The good news is, state officials were given an opportunity this week to undo their mistake. The bad news is, they chose not to take advantage of that opportunity.
Louisiana law that allows public school science teachers to use supplemental materials in their classrooms will remain on the books, despite criticism that it’s a back-door way to teach creationism.
The Senate Education Committee voted 3-2 Wednesday against the proposal by Sen. Karen Carter Peterson, D-New Orleans, to repeal the Louisiana Science Education Act, in what has become an annual debate before the panel.
More than 70 Nobel Prize-winning scientists have urged the scrapping of the 2008 law.
Well, sure, but what do several dozen Nobel laureates — i.e., elitist eggheads — know about science?
Up against the 70 Nobel Prize-winning scientists were Jindal and far-right activists, including a home-schooled 14-year-old from Baton Rouge who argued, without a hint or irony, “If we can’t think critically, then we might as well throw out the scientific method.”
The education policymakers found this persuasive.
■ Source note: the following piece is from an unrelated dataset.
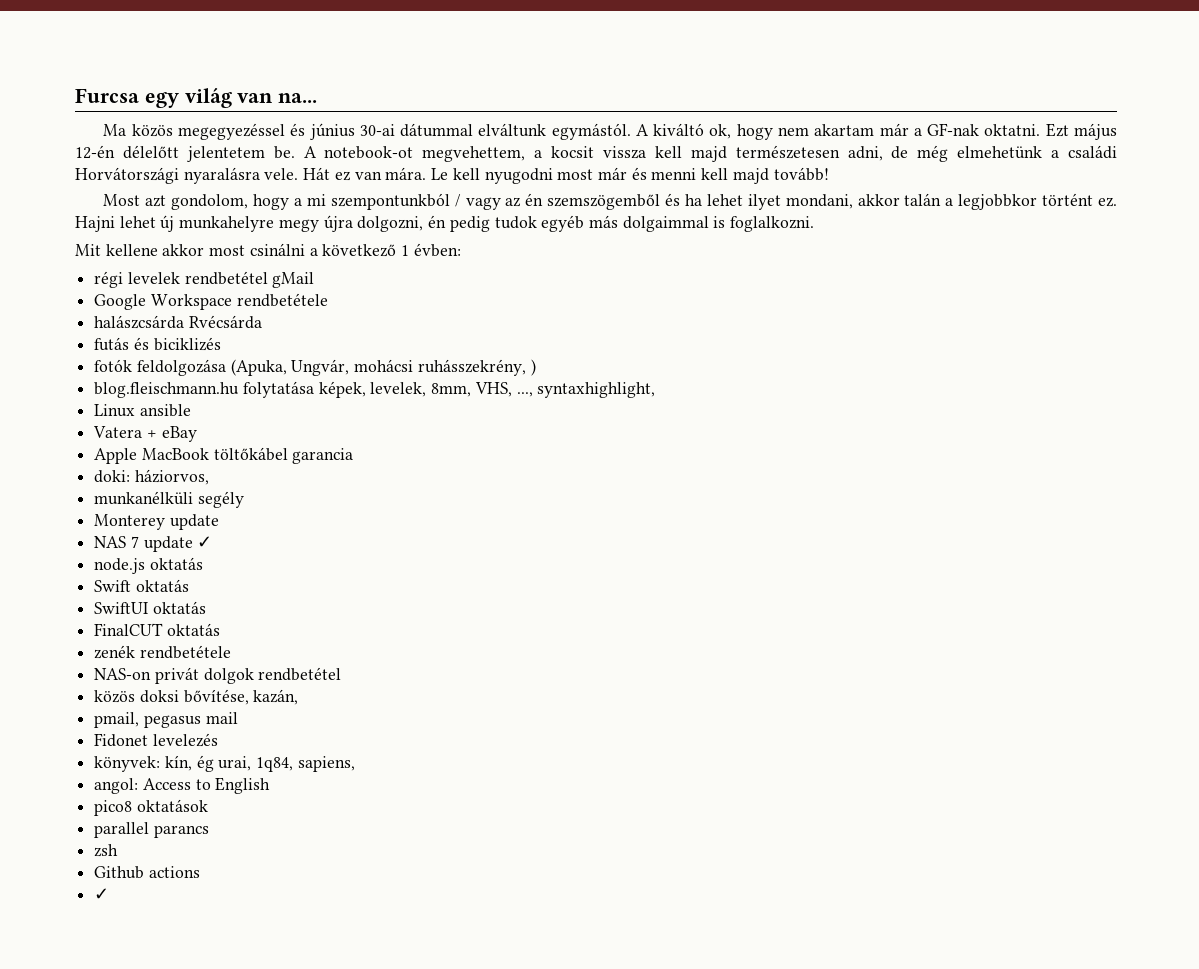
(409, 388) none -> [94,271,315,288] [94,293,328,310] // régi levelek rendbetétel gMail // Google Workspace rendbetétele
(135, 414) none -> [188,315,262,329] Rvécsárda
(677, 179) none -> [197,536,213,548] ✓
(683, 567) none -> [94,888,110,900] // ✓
They shouldn’t have.
I can appreciate the folksy appeal of exposing students to competing claims — some of which are wrong — and then encouraging young people to, in Jindal’s words, “make up their own minds.”
But as a matter of proper education, this is ridiculous. To reiterate a point from a recent discussion, classrooms are hardly the appropriate setting to expose kids to lessons known to be wrong. When teaching students about heliocentrism, we don’t usually invite critics who believe the earth is at the center of the galaxy in for a presentation. When teaching students the value of pi, we don’t encourage those who’d like to see it changed to just 3.0 to make their best in-class pitch.
Presenting fact and fiction in the same class, as if both are equally credible, does not help students “think critically”; it breeds confusion and ignorance.